BALTIMORE (WMAR) — The longtime cause to advance the first ever African American to sainthood is moving along according to Baltimore Archbishop William E. Lori.
Mother Mary Lange immigrated to Baltimore in the early 19th century and founded the Oblate Sisters, the first religious order for women of African descent in the Unites States.
She operated what would later become St.

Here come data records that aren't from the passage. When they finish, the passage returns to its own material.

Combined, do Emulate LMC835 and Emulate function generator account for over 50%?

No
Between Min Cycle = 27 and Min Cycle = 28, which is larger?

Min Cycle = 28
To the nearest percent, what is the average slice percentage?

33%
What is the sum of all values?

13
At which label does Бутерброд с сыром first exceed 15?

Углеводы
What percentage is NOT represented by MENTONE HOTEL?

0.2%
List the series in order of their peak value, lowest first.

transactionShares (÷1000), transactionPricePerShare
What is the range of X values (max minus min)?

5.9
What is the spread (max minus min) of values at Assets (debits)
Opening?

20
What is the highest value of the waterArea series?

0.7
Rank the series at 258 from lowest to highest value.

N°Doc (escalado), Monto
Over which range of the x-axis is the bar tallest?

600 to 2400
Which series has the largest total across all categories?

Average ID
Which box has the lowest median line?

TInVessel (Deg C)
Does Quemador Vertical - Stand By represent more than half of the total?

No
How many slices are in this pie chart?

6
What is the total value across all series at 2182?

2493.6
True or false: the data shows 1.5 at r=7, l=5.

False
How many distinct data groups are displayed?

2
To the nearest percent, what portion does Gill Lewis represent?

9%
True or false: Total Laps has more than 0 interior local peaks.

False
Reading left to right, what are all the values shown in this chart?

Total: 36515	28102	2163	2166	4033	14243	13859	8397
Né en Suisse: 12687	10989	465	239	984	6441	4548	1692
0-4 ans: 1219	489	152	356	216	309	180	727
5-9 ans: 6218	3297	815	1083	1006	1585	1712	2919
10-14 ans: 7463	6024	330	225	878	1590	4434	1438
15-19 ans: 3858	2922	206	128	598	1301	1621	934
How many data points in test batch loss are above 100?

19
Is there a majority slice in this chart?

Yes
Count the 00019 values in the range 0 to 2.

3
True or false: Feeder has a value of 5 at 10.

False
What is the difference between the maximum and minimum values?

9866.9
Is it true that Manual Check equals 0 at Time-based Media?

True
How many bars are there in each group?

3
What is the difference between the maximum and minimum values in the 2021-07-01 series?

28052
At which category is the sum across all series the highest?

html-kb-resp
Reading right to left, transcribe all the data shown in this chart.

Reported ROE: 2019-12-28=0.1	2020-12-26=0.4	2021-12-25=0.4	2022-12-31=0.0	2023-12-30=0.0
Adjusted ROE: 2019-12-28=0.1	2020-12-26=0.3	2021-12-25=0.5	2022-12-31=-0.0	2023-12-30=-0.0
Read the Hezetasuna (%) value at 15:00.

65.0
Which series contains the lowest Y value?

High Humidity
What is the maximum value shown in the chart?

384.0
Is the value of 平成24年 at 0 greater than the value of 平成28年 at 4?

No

Frances Academy, which provided a Catholic education to black children in Baltimore despite rampant racism at the time.
Lange's case for sainthood was among many things discussed this week during the Baltimore Archdiocese's visit to the Vatican for the “ad limina” meetings, where bishops present detailed reports on their dioceses to Pope Francis.
“I’m happy to say her cause is moving along,” Archbishop Lori said. “The position paper on her life of heroic virtue is nearly complete, and I think we should be all praying very hard that Mother Mary Lange’s cause will advance and that one day she will be canonized a saint.”
Xaverian Brother Reginald Cruz has recently completed writing his “positio,” a document arguing for Mother Lange’s sainthood, which has been talked about since 1991.
Once published, the Congregation for the Causes of the Saints will consider whether or not the "positio" should be approved and sent to the pope, who could grant Mother Lange the title of “venerable.”
After that, church scholars will then have to document two confirmed miracles attributed to Lange's intercession.
Archbishop Lori called Mother Lange “a person who was in every way a pioneer,” who “stood head and shoulders above the racism of her era.”
In September 2021, the Archdiocese of Baltimore plans to open a new 500 student Catholic school named after Mother Lange. The school would be the first of its kind built in Baltimore City in the last 60 years, and will serve students from kindergarten to eight grade.